*Task goal*: Your answer should be one number, the count of lines in the records that carry the string "購入履歴ファイル".

(Saved data entries)
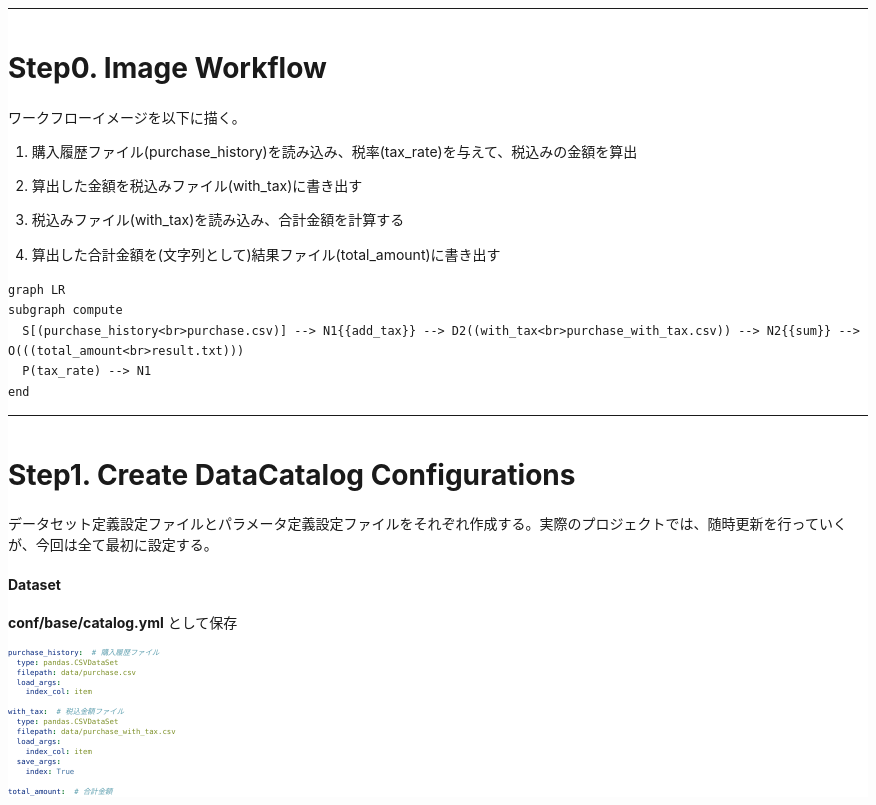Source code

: </div></div>



<style>
.tree code {
  font-size: 5.5pt;
  line-height: 1.22;
  display: block;
}
</style>

---

# Step0. Image Workflow

ワークフローイメージを以下に描く。



1. 購入履歴ファイル(purchase_history)を読み込み、税率(tax_rate)を与えて、税込みの金額を算出



2. 算出した金額を税込みファイル(with_tax)に書き出す



3. 税込みファイル(with_tax)を読み込み、合計金額を計算する



4. 算出した合計金額を(文字列として)結果ファイル(total_amount)に書き出す



```mermaid {theme: 'default', scale: 0.65}
graph LR
subgraph compute
  S[(purchase_history<br>purchase.csv)] --> N1{{add_tax}} --> D2((with_tax<br>purchase_with_tax.csv)) --> N2{{sum}} --> O(((total_amount<br>result.txt)))
  P(tax_rate) --> N1
end
```

---

# Step1. Create DataCatalog Configurations

データセット定義設定ファイルとパラメータ定義設定ファイルをそれぞれ作成する。実際のプロジェクトでは、随時更新を行っていくが、今回は全て最初に設定する。

<div class="grid grid-cols-[60%,40%] gap-4"><div class="tree">

#### Dataset

**conf/base/catalog.yml** として保存

```yaml
purchase_history:  # 購入履歴ファイル
  type: pandas.CSVDataSet
  filepath: data/purchase.csv
  load_args:
    index_col: item

with_tax:  # 税込金額ファイル
  type: pandas.CSVDataSet
  filepath: data/purchase_with_tax.csv
  load_args:
    index_col: item
  save_args:
    index: True

total_amount:  # 合計金額
```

*Solution to this task*: 2